*Exercise brief*:
Copy nothing from the entries below except the lines from the one containing "他们说彼得应该离开耶路撒冷，我就不相信这一个，谁知道主要彼得、约翰离开耶路撒冷？" through the one containing "他们若逼迫了我，也要逼迫你们。", and copy those exactly.

*Data for review*:

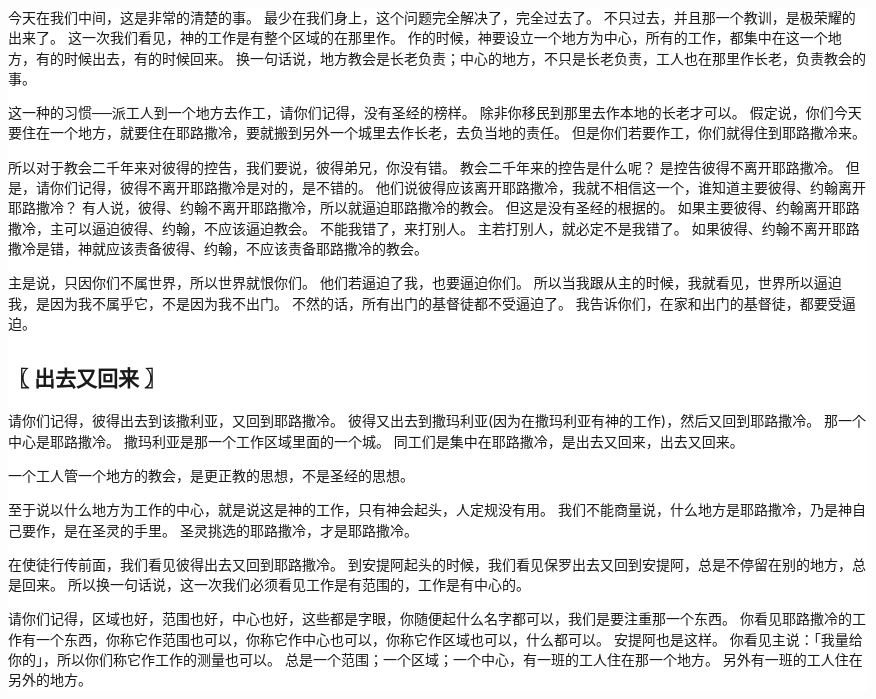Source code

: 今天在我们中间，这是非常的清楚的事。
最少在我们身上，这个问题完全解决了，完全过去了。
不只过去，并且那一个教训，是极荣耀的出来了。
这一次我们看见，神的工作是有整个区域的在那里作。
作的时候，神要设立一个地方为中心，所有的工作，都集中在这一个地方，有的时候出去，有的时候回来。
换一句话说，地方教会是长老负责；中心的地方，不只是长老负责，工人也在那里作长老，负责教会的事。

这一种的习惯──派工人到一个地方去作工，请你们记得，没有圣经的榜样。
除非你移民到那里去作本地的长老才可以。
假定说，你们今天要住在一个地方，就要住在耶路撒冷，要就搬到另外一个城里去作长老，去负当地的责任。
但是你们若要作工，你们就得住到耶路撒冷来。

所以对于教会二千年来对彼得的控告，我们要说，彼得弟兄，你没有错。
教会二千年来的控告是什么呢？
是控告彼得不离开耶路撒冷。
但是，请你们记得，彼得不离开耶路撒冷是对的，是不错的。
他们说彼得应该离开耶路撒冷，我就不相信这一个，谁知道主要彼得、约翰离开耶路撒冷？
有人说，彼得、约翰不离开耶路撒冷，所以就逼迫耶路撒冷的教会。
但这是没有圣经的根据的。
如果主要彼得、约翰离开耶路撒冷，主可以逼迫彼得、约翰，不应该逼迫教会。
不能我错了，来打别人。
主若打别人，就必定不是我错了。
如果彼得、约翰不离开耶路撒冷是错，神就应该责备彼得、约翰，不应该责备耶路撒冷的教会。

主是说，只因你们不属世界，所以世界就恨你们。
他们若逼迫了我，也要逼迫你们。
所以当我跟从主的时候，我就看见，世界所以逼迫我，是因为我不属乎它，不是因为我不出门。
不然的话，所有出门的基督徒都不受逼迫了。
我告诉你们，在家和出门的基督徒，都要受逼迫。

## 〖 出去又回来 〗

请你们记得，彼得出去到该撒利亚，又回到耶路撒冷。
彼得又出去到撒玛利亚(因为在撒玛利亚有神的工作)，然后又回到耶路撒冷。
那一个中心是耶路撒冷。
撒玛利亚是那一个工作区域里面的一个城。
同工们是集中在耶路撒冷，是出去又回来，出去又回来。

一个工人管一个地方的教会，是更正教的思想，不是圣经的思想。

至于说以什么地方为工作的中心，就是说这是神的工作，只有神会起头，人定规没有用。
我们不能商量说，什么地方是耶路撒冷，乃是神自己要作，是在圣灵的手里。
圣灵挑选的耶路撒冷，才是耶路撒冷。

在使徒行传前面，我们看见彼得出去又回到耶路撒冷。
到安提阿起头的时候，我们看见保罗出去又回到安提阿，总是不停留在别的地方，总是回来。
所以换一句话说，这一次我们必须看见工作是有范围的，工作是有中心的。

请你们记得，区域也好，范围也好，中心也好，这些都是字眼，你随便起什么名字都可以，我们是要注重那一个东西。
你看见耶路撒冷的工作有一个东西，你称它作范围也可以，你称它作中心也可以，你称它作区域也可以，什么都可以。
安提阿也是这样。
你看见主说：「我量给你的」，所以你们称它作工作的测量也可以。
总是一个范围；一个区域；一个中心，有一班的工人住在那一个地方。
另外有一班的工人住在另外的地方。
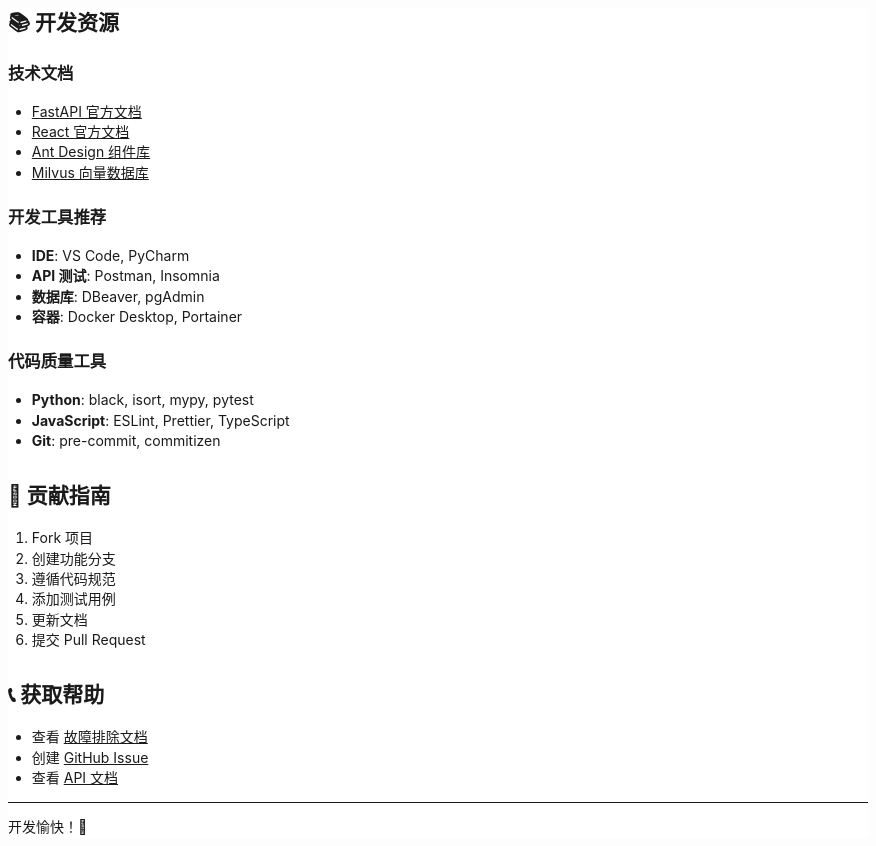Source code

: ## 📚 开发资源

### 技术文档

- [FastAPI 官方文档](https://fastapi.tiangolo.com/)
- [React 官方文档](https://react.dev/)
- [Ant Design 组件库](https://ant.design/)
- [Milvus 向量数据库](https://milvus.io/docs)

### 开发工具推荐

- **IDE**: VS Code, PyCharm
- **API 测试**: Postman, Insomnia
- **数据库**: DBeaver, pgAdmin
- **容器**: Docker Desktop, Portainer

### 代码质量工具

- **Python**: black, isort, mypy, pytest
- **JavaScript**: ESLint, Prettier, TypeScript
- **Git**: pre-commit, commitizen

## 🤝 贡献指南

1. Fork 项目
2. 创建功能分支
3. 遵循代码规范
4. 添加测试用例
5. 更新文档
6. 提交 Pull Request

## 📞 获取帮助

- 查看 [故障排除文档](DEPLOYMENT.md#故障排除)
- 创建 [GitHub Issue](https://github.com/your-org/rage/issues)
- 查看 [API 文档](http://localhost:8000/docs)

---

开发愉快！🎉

*Problem solution*:
他们说彼得应该离开耶路撒冷，我就不相信这一个，谁知道主要彼得、约翰离开耶路撒冷？
有人说，彼得、约翰不离开耶路撒冷，所以就逼迫耶路撒冷的教会。
但这是没有圣经的根据的。
如果主要彼得、约翰离开耶路撒冷，主可以逼迫彼得、约翰，不应该逼迫教会。
不能我错了，来打别人。
主若打别人，就必定不是我错了。
如果彼得、约翰不离开耶路撒冷是错，神就应该责备彼得、约翰，不应该责备耶路撒冷的教会。

主是说，只因你们不属世界，所以世界就恨你们。
他们若逼迫了我，也要逼迫你们。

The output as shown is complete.